§ **Data provided**
--- START ---
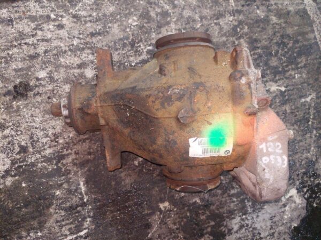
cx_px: 160
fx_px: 232
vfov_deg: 54.9
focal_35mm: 25
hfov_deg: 69.4
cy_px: 120
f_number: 1.8
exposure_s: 1/100
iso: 320
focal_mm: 5.23
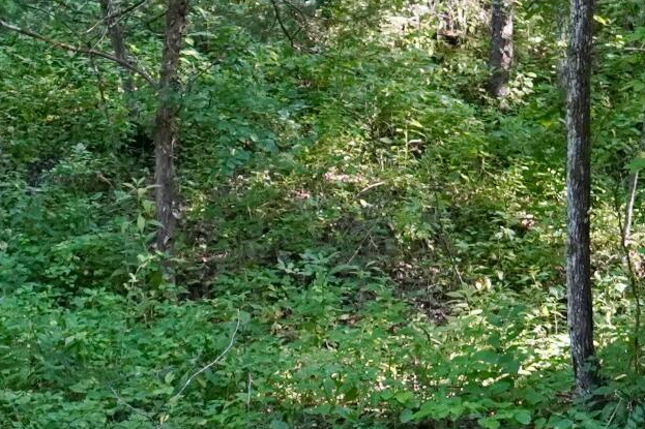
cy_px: 496
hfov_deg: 15.6
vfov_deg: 10.4
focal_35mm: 130
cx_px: 99
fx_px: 2328
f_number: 4
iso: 1600
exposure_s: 1/160
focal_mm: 18
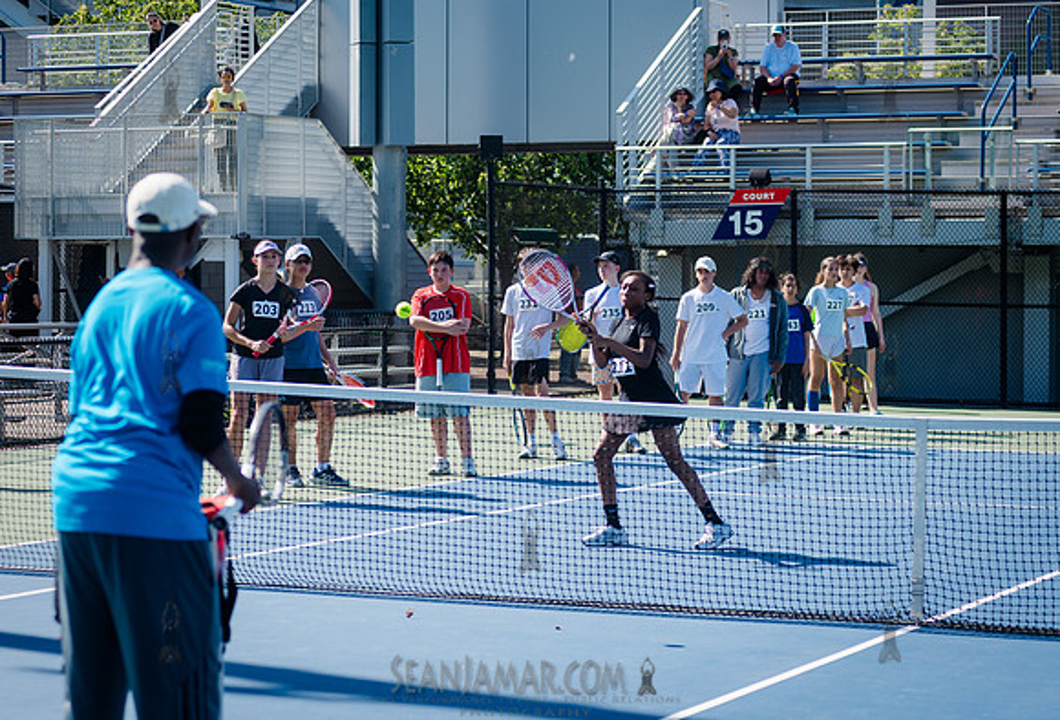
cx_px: 610
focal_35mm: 92
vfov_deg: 15.0
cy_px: 313
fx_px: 2733
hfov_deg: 21.9
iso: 200
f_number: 3.5
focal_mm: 80
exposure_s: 1/1250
--- END ---
§ **Exercise**
Write the records above out again exactly, but not the pictures.

§ **Your solution**
cx_px: 160
fx_px: 232
vfov_deg: 54.9
focal_35mm: 25
hfov_deg: 69.4
cy_px: 120
f_number: 1.8
exposure_s: 1/100
iso: 320
focal_mm: 5.23
cy_px: 496
hfov_deg: 15.6
vfov_deg: 10.4
focal_35mm: 130
cx_px: 99
fx_px: 2328
f_number: 4
iso: 1600
exposure_s: 1/160
focal_mm: 18
cx_px: 610
focal_35mm: 92
vfov_deg: 15.0
cy_px: 313
fx_px: 2733
hfov_deg: 21.9
iso: 200
f_number: 3.5
focal_mm: 80
exposure_s: 1/1250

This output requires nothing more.